* **Source**
AQE deserves its own section because it’s changed the tuning calculus meaningfully. In Spark 2.x and earlier, the optimizer planned the entire query upfront based on table statistics that were often stale or missing. You had to set spark.sql.shuffle.partitions correctly up front, handle skew manually, and add broadcast hints yourself.

AQE runs after each shuffle stage completes and re-plans downstream stages using actual data statistics. It does three things automatically:

Partition coalescing: if shuffle output produces many tiny partitions, AQE merges them to avoid task overhead
Dynamic broadcast conversion: if a join side turns out to be smaller than the broadcast threshold at runtime, AQE converts a sort-merge join to broadcast
Skew join splitting: if one shuffle partition is significantly larger than the median, AQE splits it across multiple tasks

spark.conf.set("spark.sql.adaptive.enabled", "true")
spark.conf.set("spark.sql.autoBroadcastJoinThreshold", "10485760")  # 10 MB

aqe_join = orders.join(customers, "customer_id")
aqe_join.explain("formatted")
# → AdaptiveSparkPlan wrapping the join
# physical plan may show BroadcastHashJoin even though you wrote plain .join()

* **Material shown**

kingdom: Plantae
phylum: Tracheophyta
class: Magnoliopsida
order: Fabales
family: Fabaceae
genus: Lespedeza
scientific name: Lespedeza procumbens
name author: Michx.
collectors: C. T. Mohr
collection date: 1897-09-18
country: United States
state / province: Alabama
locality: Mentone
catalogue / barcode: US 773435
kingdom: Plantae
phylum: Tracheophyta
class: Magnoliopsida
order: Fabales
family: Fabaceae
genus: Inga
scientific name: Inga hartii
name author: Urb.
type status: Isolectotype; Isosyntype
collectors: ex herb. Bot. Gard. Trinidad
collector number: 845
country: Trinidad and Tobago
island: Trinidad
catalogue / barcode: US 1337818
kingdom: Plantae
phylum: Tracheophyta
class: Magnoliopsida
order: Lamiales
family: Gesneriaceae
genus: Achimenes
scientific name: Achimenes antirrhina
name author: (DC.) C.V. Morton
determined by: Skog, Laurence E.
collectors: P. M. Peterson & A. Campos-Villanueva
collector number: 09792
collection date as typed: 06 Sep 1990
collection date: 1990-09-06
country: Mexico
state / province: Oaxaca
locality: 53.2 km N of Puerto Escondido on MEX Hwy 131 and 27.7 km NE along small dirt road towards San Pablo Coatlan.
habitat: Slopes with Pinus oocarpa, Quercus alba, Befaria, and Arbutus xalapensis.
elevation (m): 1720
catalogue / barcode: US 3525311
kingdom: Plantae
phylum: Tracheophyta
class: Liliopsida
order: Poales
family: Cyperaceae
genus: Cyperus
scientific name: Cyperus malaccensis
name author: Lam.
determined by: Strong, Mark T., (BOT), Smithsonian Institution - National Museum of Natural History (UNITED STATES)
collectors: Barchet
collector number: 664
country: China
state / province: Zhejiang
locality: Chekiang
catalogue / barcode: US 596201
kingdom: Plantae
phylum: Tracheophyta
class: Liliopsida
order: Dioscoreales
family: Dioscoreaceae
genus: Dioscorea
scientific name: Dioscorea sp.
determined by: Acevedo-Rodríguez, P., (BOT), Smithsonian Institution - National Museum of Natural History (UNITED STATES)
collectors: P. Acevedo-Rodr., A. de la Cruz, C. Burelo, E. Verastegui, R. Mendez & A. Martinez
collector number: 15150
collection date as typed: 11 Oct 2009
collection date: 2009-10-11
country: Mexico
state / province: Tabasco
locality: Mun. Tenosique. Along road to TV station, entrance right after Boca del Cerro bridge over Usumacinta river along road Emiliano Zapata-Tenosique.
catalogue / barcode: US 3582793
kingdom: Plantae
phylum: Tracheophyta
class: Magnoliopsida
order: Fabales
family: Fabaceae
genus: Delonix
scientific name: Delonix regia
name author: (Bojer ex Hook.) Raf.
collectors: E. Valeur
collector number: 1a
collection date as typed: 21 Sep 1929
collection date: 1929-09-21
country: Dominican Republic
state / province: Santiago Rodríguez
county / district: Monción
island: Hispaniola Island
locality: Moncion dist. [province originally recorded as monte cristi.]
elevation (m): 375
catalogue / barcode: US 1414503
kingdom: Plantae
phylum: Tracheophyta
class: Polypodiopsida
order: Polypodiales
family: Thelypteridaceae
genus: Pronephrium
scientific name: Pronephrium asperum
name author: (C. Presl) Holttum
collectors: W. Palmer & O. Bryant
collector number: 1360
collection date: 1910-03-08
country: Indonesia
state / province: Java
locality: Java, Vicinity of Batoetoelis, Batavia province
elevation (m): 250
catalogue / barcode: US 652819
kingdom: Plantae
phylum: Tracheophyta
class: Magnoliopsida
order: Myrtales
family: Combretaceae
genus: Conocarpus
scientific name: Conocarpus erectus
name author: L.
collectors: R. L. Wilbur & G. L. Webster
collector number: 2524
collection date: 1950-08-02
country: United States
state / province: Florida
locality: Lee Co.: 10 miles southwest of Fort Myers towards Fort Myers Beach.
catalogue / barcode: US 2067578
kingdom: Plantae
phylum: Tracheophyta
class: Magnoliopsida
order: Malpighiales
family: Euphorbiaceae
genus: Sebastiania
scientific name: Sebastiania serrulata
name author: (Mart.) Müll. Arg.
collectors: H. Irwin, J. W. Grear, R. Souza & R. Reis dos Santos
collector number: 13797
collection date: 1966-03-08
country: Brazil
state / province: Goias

* **Work to complete**
1. Answer these from the passage on Spark's adaptive query execution:
(a) In Spark 2.x and earlier, what did the optimizer base its upfront plan on?
(b) At what point does AQE re-plan downstream stages?
(c) What value does the code set for spark.sql.autoBroadcastJoinThreshold?
2. Carry on the passage on Spark's adaptive query execution, picking up after its final line.

* **Answers to the exercise**
1.
(a) Table statistics that were often stale or missing.
(b) After each shuffle stage completes, using actual data statistics.
(c) 10485760, which is 10 MB.

2.
Watch for AdaptiveSparkPlan in the explain output — that’s the AQE wrapper. The inner plan may change between the time you call explain and the time the query actually runs.

AQE in action notebook output

Catalyst, Photon, and the Databricks stack

A quick layer-by-layer summary of what’s actually running when you execute a Databricks query today:

Catalyst is Spark’s query optimizer. It takes your DataFrame or SQL code through analysis (resolving column names), logical optimization (predicate pushdown, column pruning, constant folding, join reordering), physical planning (choosing join strategies, scan methods), and code generation (whole-stage codegen fuses operators within a stage into a single tight JVM method). You can see all four plans by calling df.explain(True).

Photon is Databricks’ native vectorized execution engine, written in C++. Catalyst still plans the query, but Photon takes over at the execution layer — processing data in columnar batches rather than row by row, using SIMD instructions, and completely bypassing the JVM for supported operators. This isn’t the same thing as whole-stage codegen; codegen makes the JVM faster, Photon skips the JVM entirely.

When Photon encounters an unsupported operation — certain window functions, some UDF patterns, some data types — it transparently falls back to the Spark JVM runtime for that portion. You’ll see hybrid plans in the Spark UI where some operators say “Photon” and others don’t.

Photon’s implication for shuffle tuning: Photon makes the non-shuffle portions of your query faster, which means shuffles dominate an even larger fraction of total time than they did on JVM-only Spark. Shuffle tuning matters more on Databricks, not less.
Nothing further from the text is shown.